— START PROVIDED RECORDS —
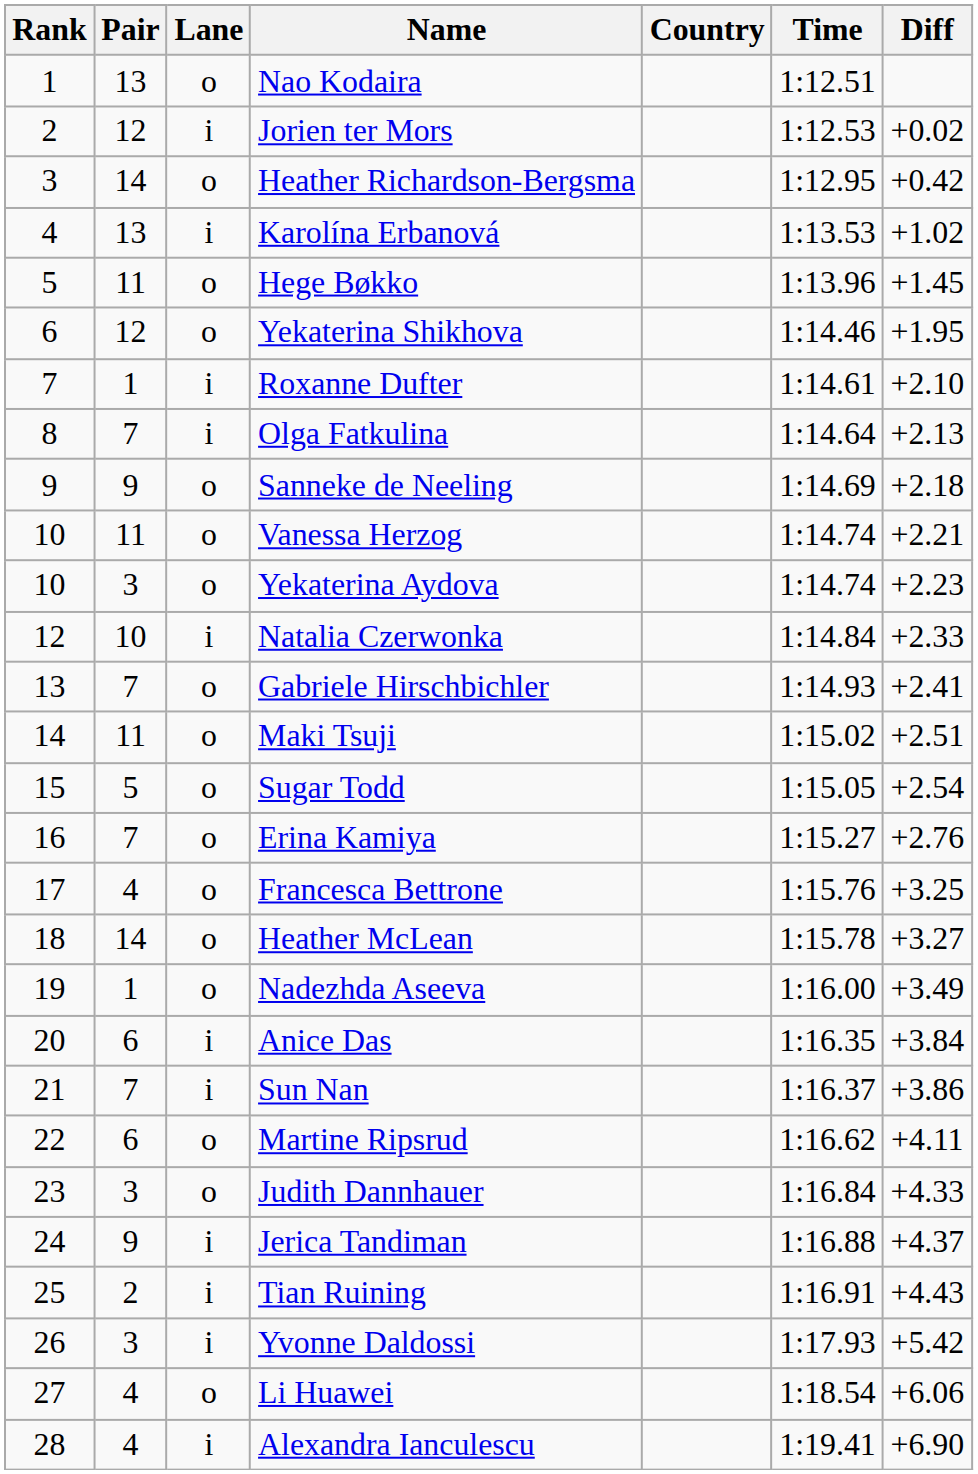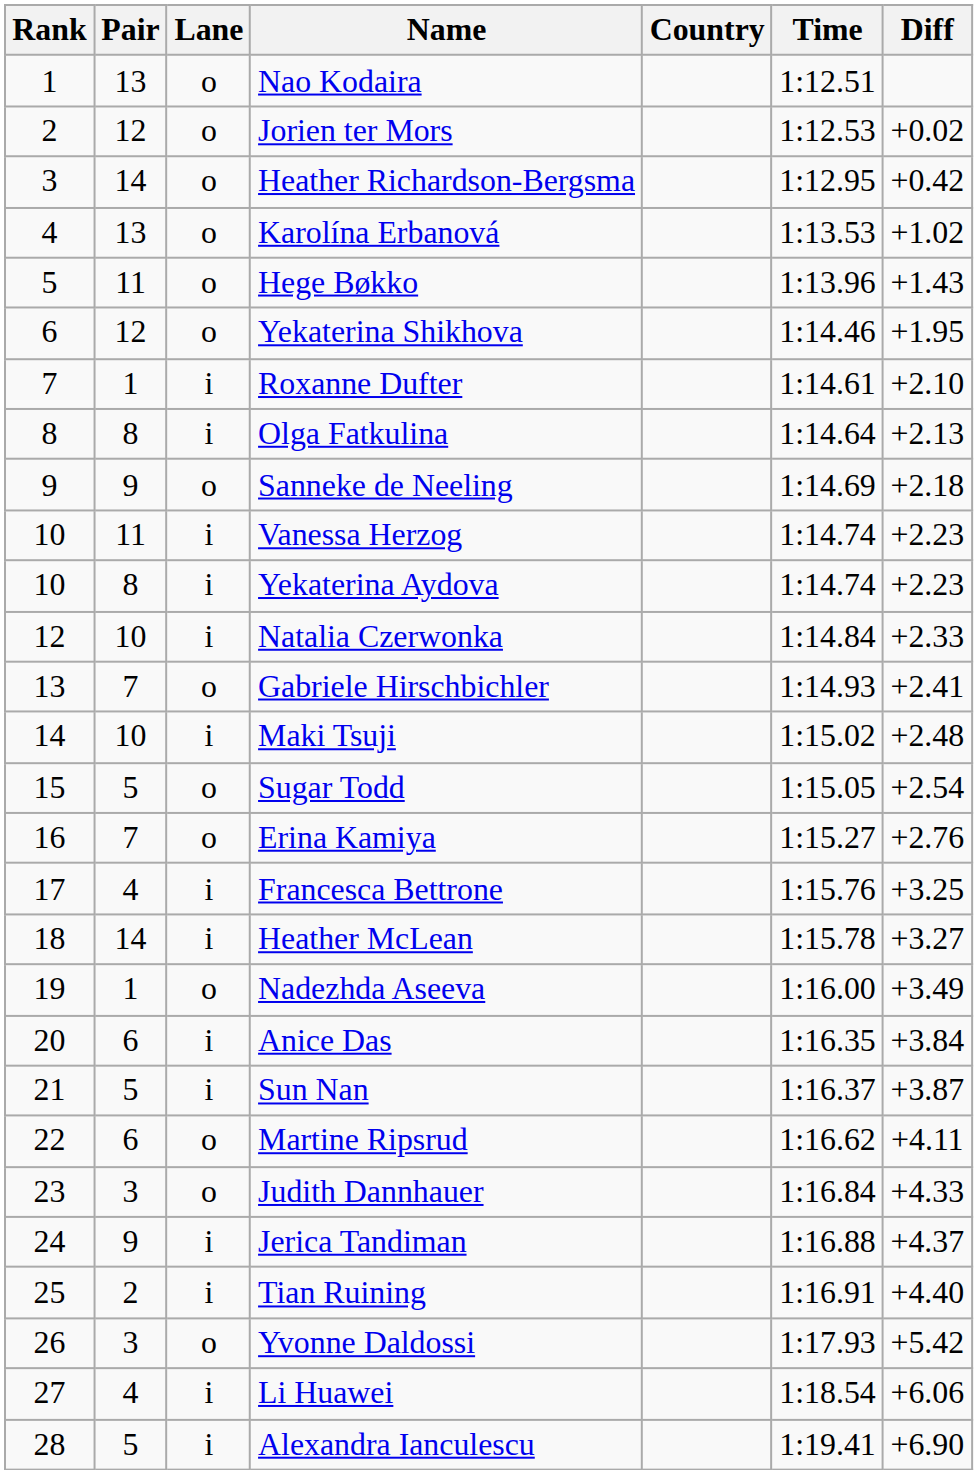Jorien ter Mors | Lane: i -> o
Karolína Erbanová | Lane: i -> o
Hege Bøkko | Diff: +1.45 -> +1.43
Olga Fatkulina | Pair: 7 -> 8
Vanessa Herzog | Lane: o -> i
Vanessa Herzog | Diff: +2.21 -> +2.23
Yekaterina Aydova | Pair: 3 -> 8
Yekaterina Aydova | Lane: o -> i
Maki Tsuji | Pair: 11 -> 10
Maki Tsuji | Lane: o -> i
Maki Tsuji | Diff: +2.51 -> +2.48
Francesca Bettrone | Lane: o -> i
Heather McLean | Lane: o -> i
Sun Nan | Pair: 7 -> 5
Sun Nan | Diff: +3.86 -> +3.87
Tian Ruining | Diff: +4.43 -> +4.40
Yvonne Daldossi | Lane: i -> o
Li Huawei | Lane: o -> i
Alexandra Ianculescu | Pair: 4 -> 5
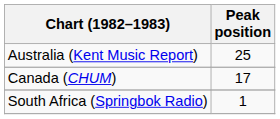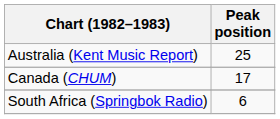South Africa (Springbok Radio) | Peak position: 1 -> 6
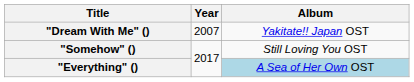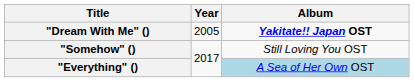"Dream With Me" () | Year: 2007 -> 2005
"Dream With Me" () | Album: normal -> bold
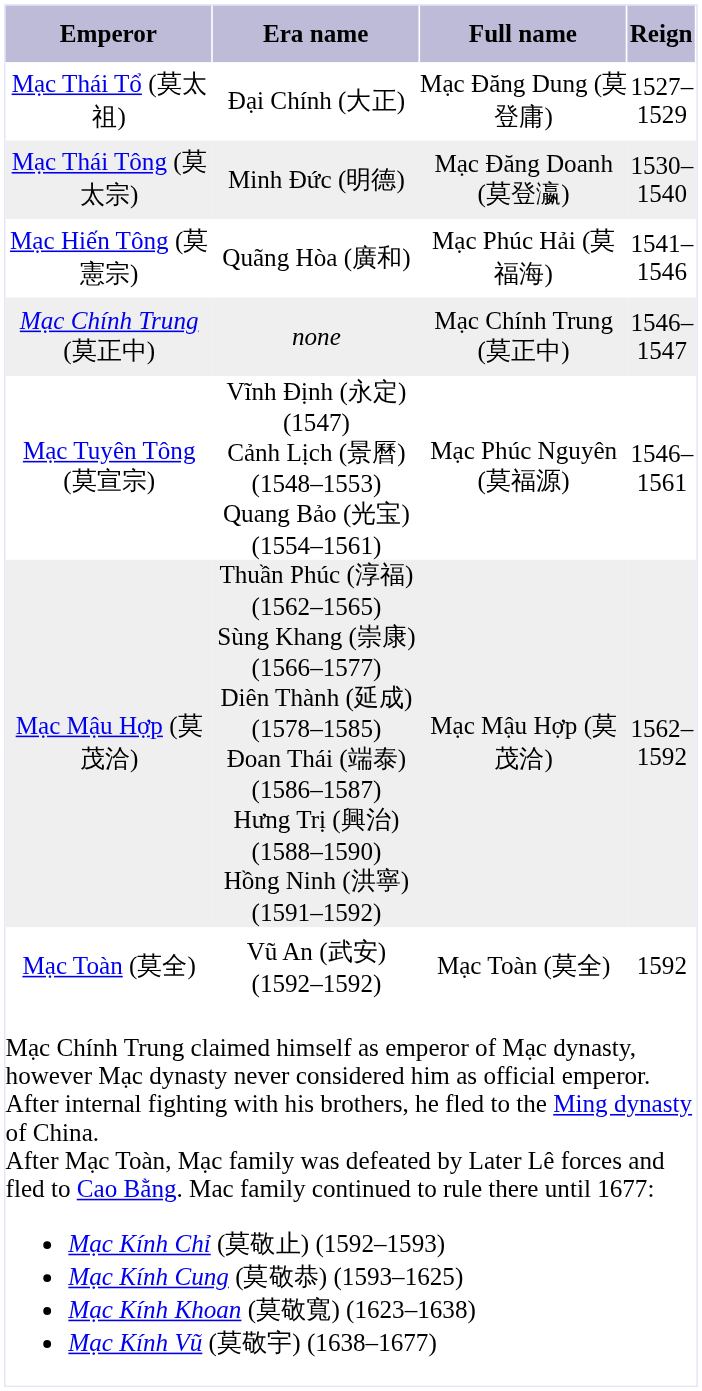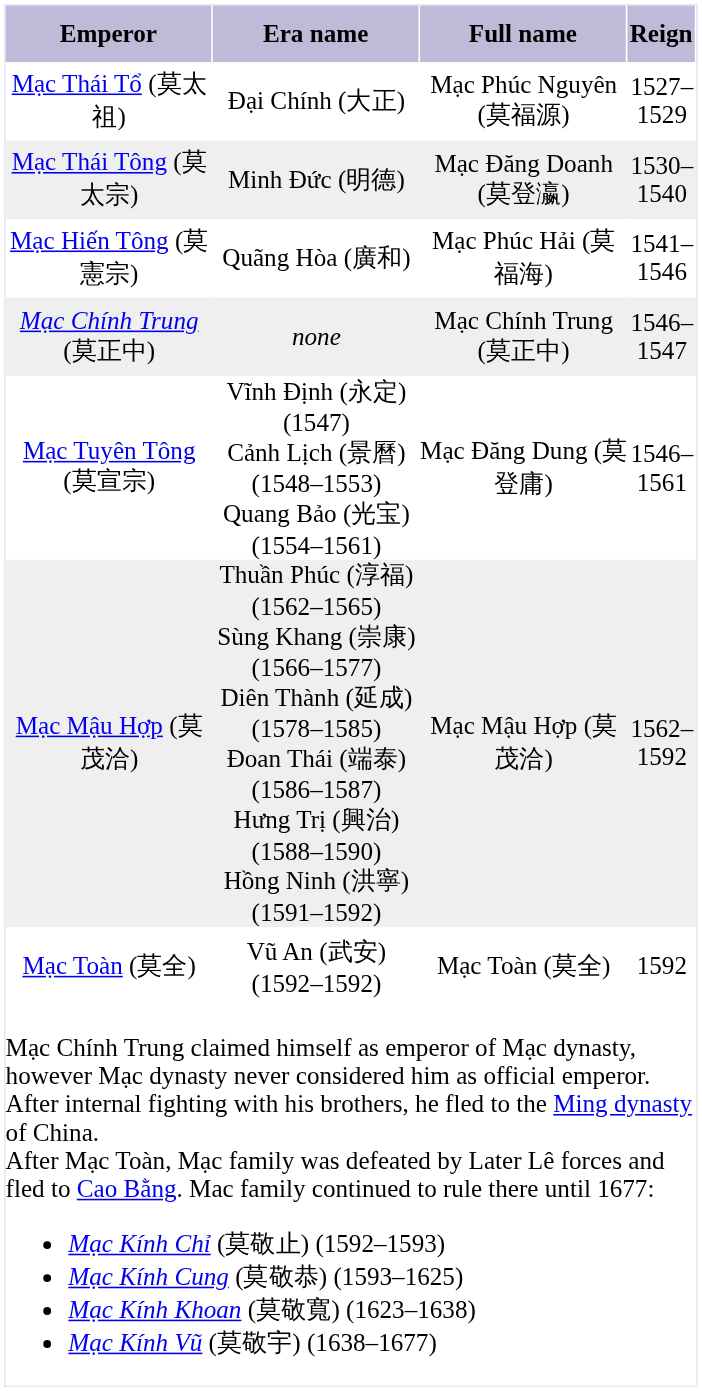Mạc Thái Tổ (莫太祖) | Full name: Mạc Đăng Dung (莫登庸) -> Mạc Phúc Nguyên (莫福源)
Mạc Tuyên Tông (莫宣宗) | Full name: Mạc Phúc Nguyên (莫福源) -> Mạc Đăng Dung (莫登庸)
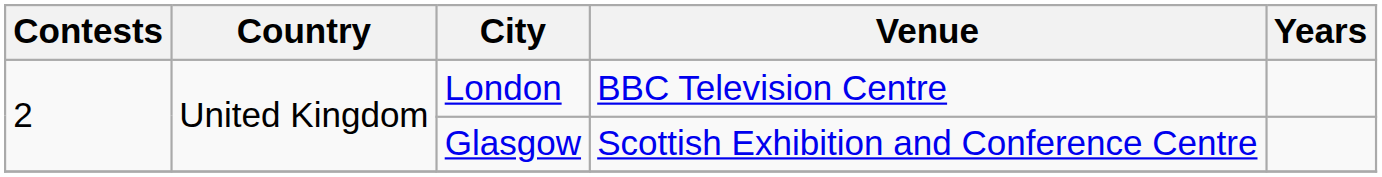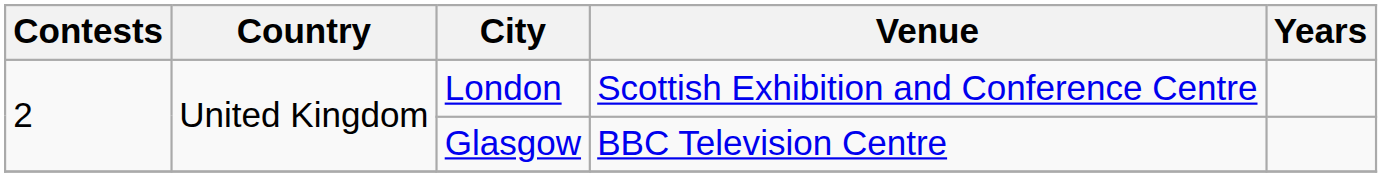London | Venue: BBC Television Centre -> Scottish Exhibition and Conference Centre
Glasgow | Venue: Scottish Exhibition and Conference Centre -> BBC Television Centre
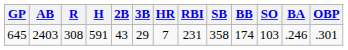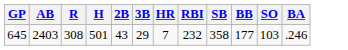- column: OBP | .301
645 | H: 591 -> 501
645 | RBI: 231 -> 232
645 | BB: 174 -> 177
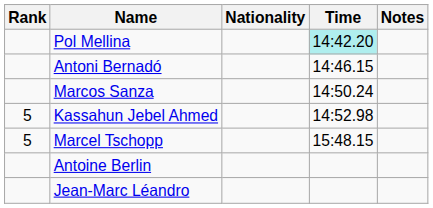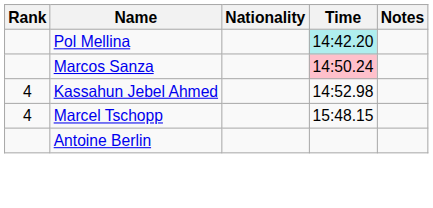- row: Antoni Bernadó | 14:46.15
Marcos Sanza | Time: no background -> pink background
Kassahun Jebel Ahmed | Rank: 5 -> 4
Marcel Tschopp | Rank: 5 -> 4
- row: Jean-Marc Léandro
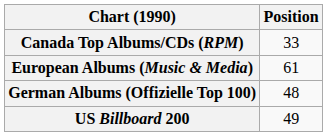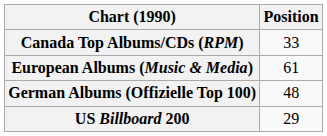US Billboard 200 | Position: 49 -> 29
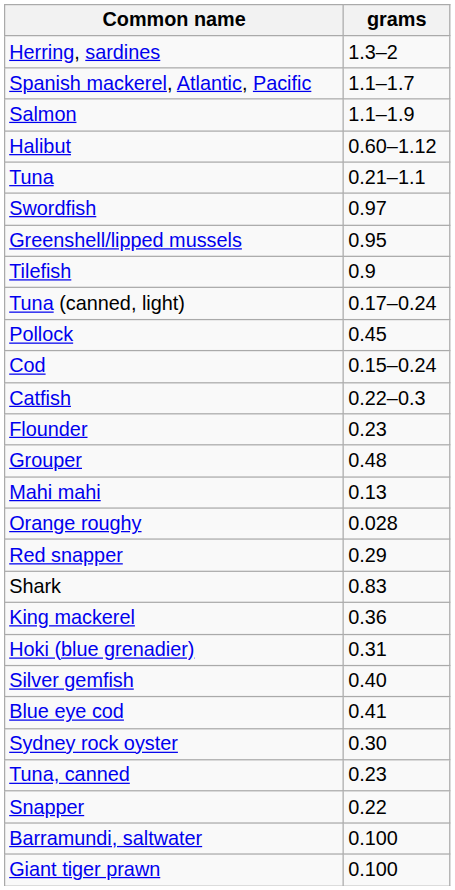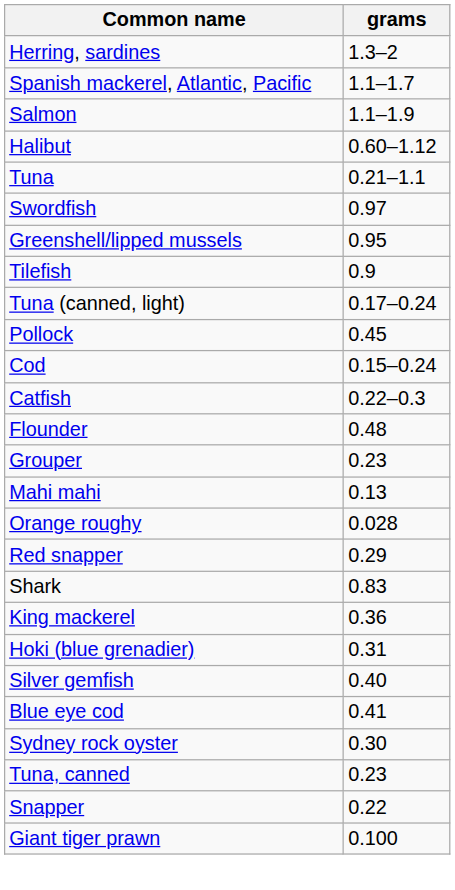Flounder | grams: 0.23 -> 0.48
Grouper | grams: 0.48 -> 0.23
- row: Barramundi, saltwater | 0.100
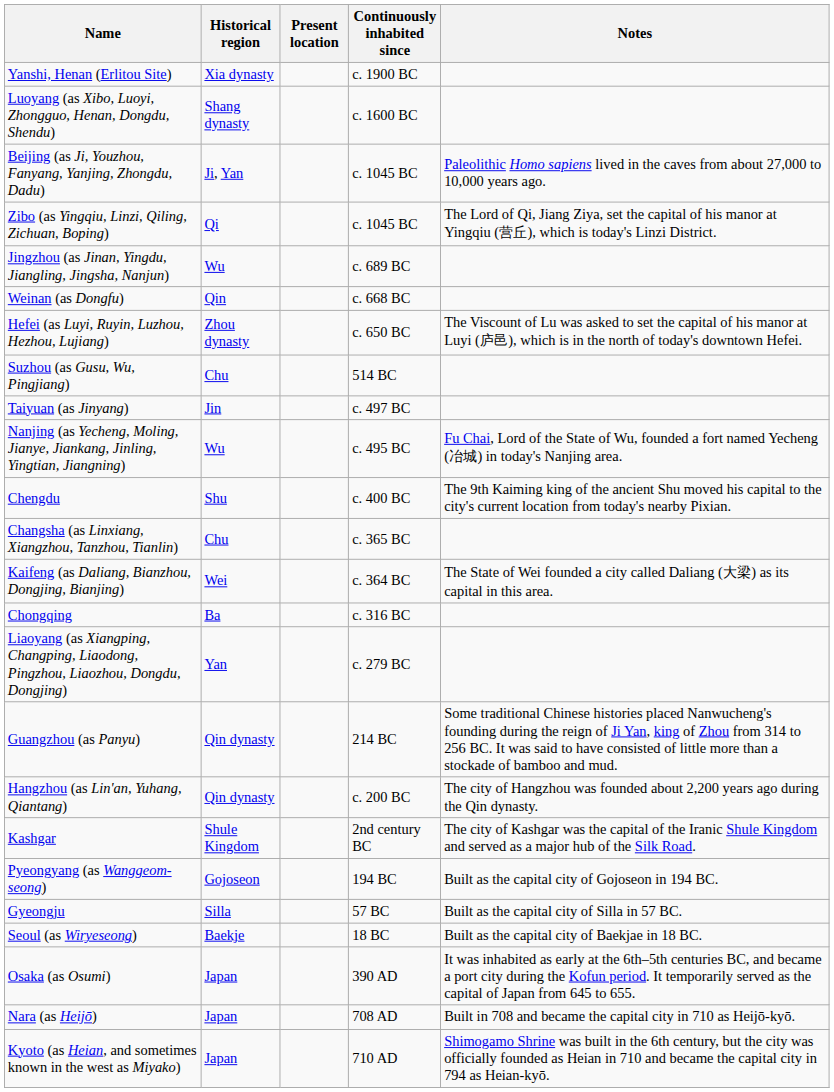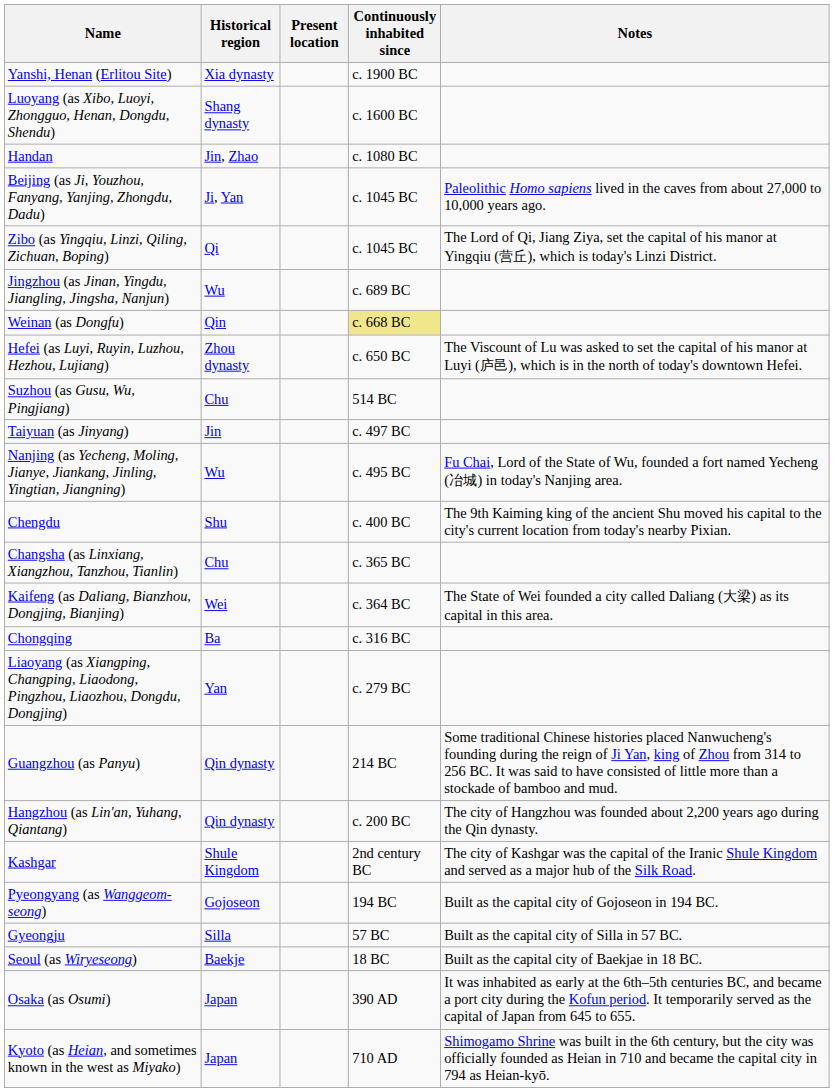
— END PROVIDED RECORDS —
● **TASK INSTRUCTIONS**
Rewrite every line of the items above with each occurrence of "Lane" replaced by "Track", leaving everything else unchanged and omitting the pictures.

● **RESULT OF THIS EXERCISE**
Jorien ter Mors | Track: i -> o
Karolína Erbanová | Track: i -> o
Hege Bøkko | Diff: +1.45 -> +1.43
Olga Fatkulina | Pair: 7 -> 8
Vanessa Herzog | Track: o -> i
Vanessa Herzog | Diff: +2.21 -> +2.23
Yekaterina Aydova | Pair: 3 -> 8
Yekaterina Aydova | Track: o -> i
Maki Tsuji | Pair: 11 -> 10
Maki Tsuji | Track: o -> i
Maki Tsuji | Diff: +2.51 -> +2.48
Francesca Bettrone | Track: o -> i
Heather McLean | Track: o -> i
Sun Nan | Pair: 7 -> 5
Sun Nan | Diff: +3.86 -> +3.87
Tian Ruining | Diff: +4.43 -> +4.40
Yvonne Daldossi | Track: i -> o
Li Huawei | Track: o -> i
Alexandra Ianculescu | Pair: 4 -> 5
South Africa (Springbok Radio) | Peak position: 1 -> 6
"Dream With Me" () | Year: 2007 -> 2005
"Dream With Me" () | Album: normal -> bold
Mạc Thái Tổ (莫太祖) | Full name: Mạc Đăng Dung (莫登庸) -> Mạc Phúc Nguyên (莫福源)
Mạc Tuyên Tông (莫宣宗) | Full name: Mạc Phúc Nguyên (莫福源) -> Mạc Đăng Dung (莫登庸)
London | Venue: BBC Television Centre -> Scottish Exhibition and Conference Centre
Glasgow | Venue: Scottish Exhibition and Conference Centre -> BBC Television Centre
- column: OBP | .301
645 | H: 591 -> 501
645 | RBI: 231 -> 232
645 | BB: 174 -> 177
- row: Antoni Bernadó | 14:46.15
Marcos Sanza | Time: no background -> pink background
Kassahun Jebel Ahmed | Rank: 5 -> 4
Marcel Tschopp | Rank: 5 -> 4
- row: Jean-Marc Léandro
US Billboard 200 | Position: 49 -> 29
Flounder | grams: 0.23 -> 0.48
Grouper | grams: 0.48 -> 0.23
- row: Barramundi, saltwater | 0.100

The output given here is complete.